→ Input
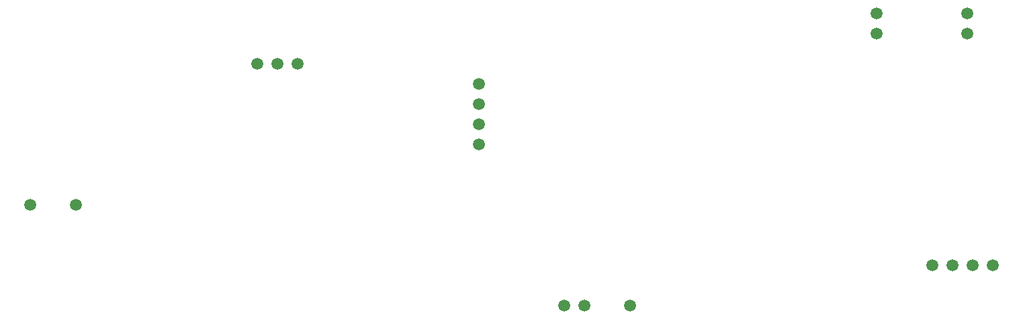
<source format=gbr>
G04 DipTrace 2.4.0.2*
%INBottomPaste.gbr*%
%MOIN*%
%ADD45C,0.0591*%
%FSLAX44Y44*%
G04*
G70*
G90*
G75*
G01*
%LNBotPaste*%
%LPD*%
D45*
X14250Y15500D3*
X15250D3*
X16250D3*
X50750Y5500D3*
X45000Y17000D3*
Y18000D3*
X47750Y5500D3*
X49500Y17000D3*
Y18000D3*
X48750Y5500D3*
X49750D3*
X25250Y11500D3*
Y12500D3*
Y13500D3*
Y14500D3*
X30500Y3500D3*
X29500D3*
X3000Y8500D3*
X5250D3*
X32750Y3500D3*
M02*

</source>
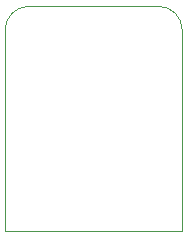
<source format=gbr>
G04 #@! TF.FileFunction,Profile,NP*
%FSLAX46Y46*%
G04 Gerber Fmt 4.6, Leading zero omitted, Abs format (unit mm)*
G04 Created by KiCad (PCBNEW 0.201411181401+5290~19~ubuntu14.10.1-product) date Tuesday 02 December 2014 10:39:05 PM IST*
%MOMM*%
G01*
G04 APERTURE LIST*
%ADD10C,0.100000*%
G04 APERTURE END LIST*
D10*
X110000000Y-32000000D02*
X110000000Y-49000000D01*
X125000000Y-49000000D02*
X125000000Y-46000000D01*
X110000000Y-49000000D02*
X125000000Y-49000000D01*
X125000000Y-46000000D02*
X125000000Y-44000000D01*
X125000000Y-44000000D02*
X125000000Y-32000000D01*
X123000000Y-30000000D02*
X112000000Y-30000000D01*
X125000000Y-32000000D02*
G75*
G03X123000000Y-30000000I-2000000J0D01*
G01*
X112000000Y-30000000D02*
G75*
G03X110000000Y-32000000I0J-2000000D01*
G01*
M02*

</source>
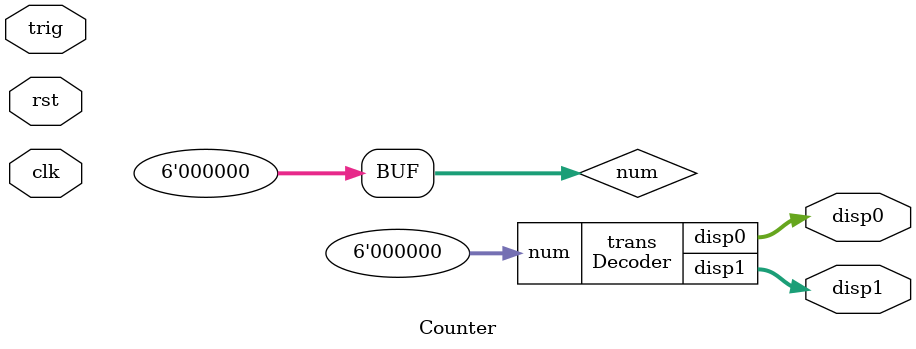
<source format=sv>

module DFlipflop (
    input data, clk, rst,
    output reg q, nq
);
initial begin
    q   <= 0;
    nq  <= 1;
end
always @(posedge rst or posedge clk) begin
    if (rst) begin
        q   <= 0;
        nq  <= 1;
    end
    else begin
        q    <= data;
        nq   <= ~data;
    end
end
endmodule

/* async counter with mod 64
 */
module Counter64 (
    input clk, rst,
    output[5:0] num
);
    // use 6 D flip-flop in series (2 ** 6 == 64)
    // the 6 Q ports of DFF serves as output num
    logic nq[5:0];
    DFlipflop d5(.data(nq[5]), .clk(clk),   .rst(rst), .q(num[0]), .nq(nq[5]));
    DFlipflop d4(.data(nq[4]), .clk(nq[5]), .rst(rst), .q(num[1]), .nq(nq[4]));
    DFlipflop d3(.data(nq[3]), .clk(nq[4]), .rst(rst), .q(num[2]), .nq(nq[3]));
    DFlipflop d2(.data(nq[2]), .clk(nq[3]), .rst(rst), .q(num[3]), .nq(nq[2]));
    DFlipflop d1(.data(nq[1]), .clk(nq[2]), .rst(rst), .q(num[4]), .nq(nq[1]));
    DFlipflop d0(.data(nq[0]), .clk(nq[1]), .rst(rst), .q(num[5]), .nq(nq[0]));
endmodule

/* judge whether 6-bit number x and y are equal
 */
module Equal6Bits (
    input[5:0] x, y,
    output flag
);
    logic[5:0] tmp;
    assign tmp = ~(x ^ y);
    assign flag = tmp[5] & tmp[4] & tmp[3] & tmp[2] & tmp[1] & tmp[0];
endmodule

/* Counter with mod X
 * X is a 6-bit binary number ( 2 <= X <= 64 )
 * implemented by Counter64
 */
module CounterX (
    input clk, rst,
    input[5:0] x,
    output[5:0] num
);
    logic same = 0, need_to_ret = 0;

    /* when the Counter64 needs to be reset?
     * posedge of rst (when the user pushes the button)
     * or, posedge of (need_to_ret & clk)
     * i.e. need_to_ret == 1 and the posedge of clk arrives
     */
    Counter64 c64(.clk(clk), .rst(rst | need_to_ret & clk), .num(num));

    // when num reaches x, same goes to 1
    Equal6Bits equal(.x(x), .y(num), .flag(same));

    /* use a D flip-flop as a holder to store the signal of event that num reaches x
     * use same as the data for DFF
     * the holder is triggered when clk 1 -> 0
     * need_to_ret == 1 means the counter needs to return to 0 when the following posedge arrives
     */
    DFlipflop holder(.data(same), .clk(~clk), .rst(rst), .q(need_to_ret));

endmodule

/* Decode a 6-bit binary number
 * to double digit decimal number
 */
module Decoder (
    input[5:0] num,
    output reg[6:0] disp0, disp1
);
    assign disp0 = four_bits_decoder(num % 6'd10);
    assign disp1 = four_bits_decoder(num / 6'd10);

    function logic[6:0] four_bits_decoder(
        logic[3:0] number
    );
        case(number)
            4'h0:   four_bits_decoder = 7'b1111110;
            4'h1:   four_bits_decoder = 7'b0110000;
            4'h2:   four_bits_decoder = 7'b1101101;
            4'h3:   four_bits_decoder = 7'b1111001;
            4'h4:   four_bits_decoder = 7'b0110011;
            4'h5:   four_bits_decoder = 7'b1011011;
            4'h6:   four_bits_decoder = 7'b1011111;
            4'h7:   four_bits_decoder = 7'b1110000;
            4'h8:   four_bits_decoder = 7'b1111111;
            4'h9:   four_bits_decoder = 7'b1110011;
            4'ha:   four_bits_decoder = 7'b1110111;
            4'hb:   four_bits_decoder = 7'b0011111;
            4'hc:   four_bits_decoder = 7'b1001110;
            4'hd:   four_bits_decoder = 7'b0111101;
            4'he:   four_bits_decoder = 7'b1001111;
            4'hf:   four_bits_decoder = 7'b1000111;
            default:
                    four_bits_decoder = 7'bx;
        endcase
    endfunction
endmodule


module Counter (
    input clk, rst, trig,
    output[6:0] disp1, disp0
);
    /* start or pause
     * on == 1, continue
     * on == 0, pause
     */
    logic on = 0;
    always @(posedge trig) begin
        on = ~on;
    end

    /* generate signal myClk with alternate 0 and 1
     * 0 -- 0.5s --> 1 -- 0.5s --> 0 -- 0.5s --> 1
     */
    logic myClk = 0;
    int cc = 0;
    always @(posedge clk) begin
        cc++;
        if (cc == 1_000_000) begin
            myClk = 1;
        end
        else if (cc == 2_000_000) begin
            myClk = 0;
            cc = 0;
        end
    end

    /* instantiate a Counter40
     * send the counter a posedge only when (on & myClk) == 1
     */
    logic[5:0] num = 0;
    CounterX counter40(.clk(on & myClk), .rst(rst), .x(6'd39), .num(num));

    // decode the 6-bit num to outputs for display
    Decoder trans(.num(num), .disp1(disp1), .disp0(disp0));

endmodule
</source>
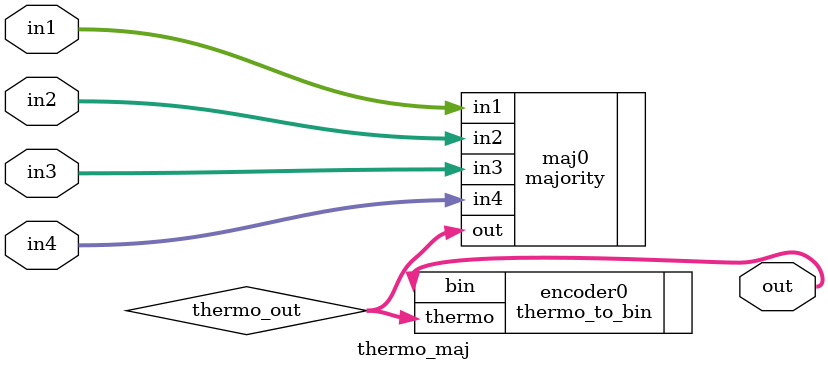
<source format=v>
`timescale 1ns/1ns

module thermo_maj(
    in1,
    in2,
    in3,
    in4,
    out
    );

input [14:0] in1, in2, in3, in4;
output [3:0] out;

wire [14:0] thermo_out;

majority maj0(
    .in1(in1),
    .in2(in2),
    .in3(in3),
    .in4(in4),
    .out(thermo_out)
    );

thermo_to_bin encoder0(.thermo(thermo_out), .bin(out));

endmodule

</source>
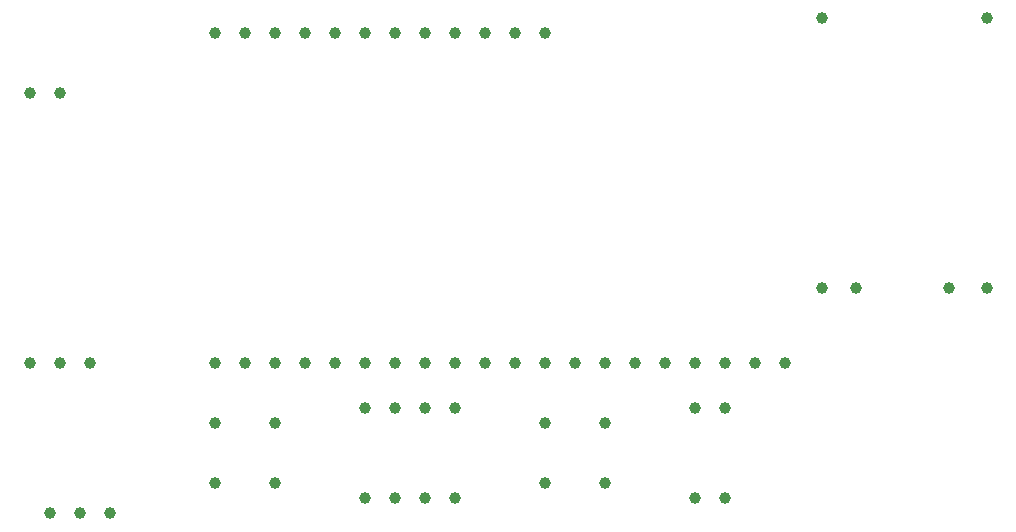
<source format=gbr>
%TF.GenerationSoftware,KiCad,Pcbnew,9.0.0*%
%TF.CreationDate,2025-03-19T00:35:46-07:00*%
%TF.ProjectId,tag,7461672e-6b69-4636-9164-5f7063625858,v0.3*%
%TF.SameCoordinates,Original*%
%TF.FileFunction,Plated,1,2,PTH,Drill*%
%TF.FilePolarity,Positive*%
%FSLAX46Y46*%
G04 Gerber Fmt 4.6, Leading zero omitted, Abs format (unit mm)*
G04 Created by KiCad (PCBNEW 9.0.0) date 2025-03-19 00:35:46*
%MOMM*%
%LPD*%
G01*
G04 APERTURE LIST*
%TA.AperFunction,ComponentDrill*%
%ADD10C,1.000000*%
%TD*%
G04 APERTURE END LIST*
D10*
%TO.C,5V_DC_DC_Converter1*%
X103710000Y-90170000D03*
X103710000Y-113030000D03*
%TO.C,ON_OFF_SWITCH1*%
X105410000Y-125730000D03*
%TO.C,5V_DC_DC_Converter1*%
X106250000Y-90170000D03*
X106250000Y-113030000D03*
%TO.C,ON_OFF_SWITCH1*%
X107950000Y-125730000D03*
%TO.C,5V_DC_DC_Converter1*%
X108790000Y-113030000D03*
%TO.C,ON_OFF_SWITCH1*%
X110490000Y-125730000D03*
%TO.C,ESP32_UWB1*%
X119380000Y-85090000D03*
X119380000Y-113030000D03*
%TO.C,RGB_LED_SQAURE1*%
X119380000Y-118110000D03*
X119380000Y-123190000D03*
%TO.C,ESP32_UWB1*%
X121920000Y-85090000D03*
X121920000Y-113030000D03*
X124460000Y-85090000D03*
X124460000Y-113030000D03*
%TO.C,RGB_LED_SQAURE1*%
X124460000Y-118110000D03*
X124460000Y-123190000D03*
%TO.C,ESP32_UWB1*%
X127000000Y-85090000D03*
X127000000Y-113030000D03*
X129540000Y-85090000D03*
X129540000Y-113030000D03*
X132080000Y-85090000D03*
X132080000Y-113030000D03*
%TO.C,R1*%
X132080000Y-116840000D03*
X132080000Y-124460000D03*
%TO.C,ESP32_UWB1*%
X134620000Y-85090000D03*
X134620000Y-113030000D03*
%TO.C,R2*%
X134620000Y-116840000D03*
X134620000Y-124460000D03*
%TO.C,ESP32_UWB1*%
X137160000Y-85090000D03*
X137160000Y-113030000D03*
%TO.C,R3*%
X137160000Y-116840000D03*
X137160000Y-124460000D03*
%TO.C,ESP32_UWB1*%
X139700000Y-85090000D03*
X139700000Y-113030000D03*
%TO.C,R4*%
X139700000Y-116840000D03*
X139700000Y-124460000D03*
%TO.C,ESP32_UWB1*%
X142240000Y-85090000D03*
X142240000Y-113030000D03*
X144780000Y-85090000D03*
X144780000Y-113030000D03*
X147320000Y-85090000D03*
X147320000Y-113030000D03*
%TO.C,RGB_LED_SQAURE2*%
X147320000Y-118110000D03*
X147320000Y-123190000D03*
%TO.C,ESP32_UWB1*%
X149860000Y-113030000D03*
X152400000Y-113030000D03*
%TO.C,RGB_LED_SQAURE2*%
X152400000Y-118110000D03*
X152400000Y-123190000D03*
%TO.C,ESP32_UWB1*%
X154940000Y-113030000D03*
X157480000Y-113030000D03*
X160020000Y-113030000D03*
%TO.C,R5*%
X160020000Y-116840000D03*
X160020000Y-124460000D03*
%TO.C,ESP32_UWB1*%
X162560000Y-113030000D03*
%TO.C,R6*%
X162560000Y-116840000D03*
X162560000Y-124460000D03*
%TO.C,ESP32_UWB1*%
X165100000Y-113030000D03*
X167640000Y-113030000D03*
%TO.C,Battery_Charger1*%
X170715000Y-83820000D03*
X170715000Y-106680000D03*
X173615000Y-106680000D03*
X181485000Y-106680000D03*
X184685000Y-83820000D03*
X184685000Y-106680000D03*
M02*

</source>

→ Task to carry out
Could you reproduce, exactly, every line above from the line with "X142240000Y-85090000D03*" to the line with "X173615000Y-106680000D03*", and no other line? Both ends count.

→ Written solution
X142240000Y-85090000D03*
X142240000Y-113030000D03*
X144780000Y-85090000D03*
X144780000Y-113030000D03*
X147320000Y-85090000D03*
X147320000Y-113030000D03*
%TO.C,RGB_LED_SQAURE2*%
X147320000Y-118110000D03*
X147320000Y-123190000D03*
%TO.C,ESP32_UWB1*%
X149860000Y-113030000D03*
X152400000Y-113030000D03*
%TO.C,RGB_LED_SQAURE2*%
X152400000Y-118110000D03*
X152400000Y-123190000D03*
%TO.C,ESP32_UWB1*%
X154940000Y-113030000D03*
X157480000Y-113030000D03*
X160020000Y-113030000D03*
%TO.C,R5*%
X160020000Y-116840000D03*
X160020000Y-124460000D03*
%TO.C,ESP32_UWB1*%
X162560000Y-113030000D03*
%TO.C,R6*%
X162560000Y-116840000D03*
X162560000Y-124460000D03*
%TO.C,ESP32_UWB1*%
X165100000Y-113030000D03*
X167640000Y-113030000D03*
%TO.C,Battery_Charger1*%
X170715000Y-83820000D03*
X170715000Y-106680000D03*
X173615000Y-106680000D03*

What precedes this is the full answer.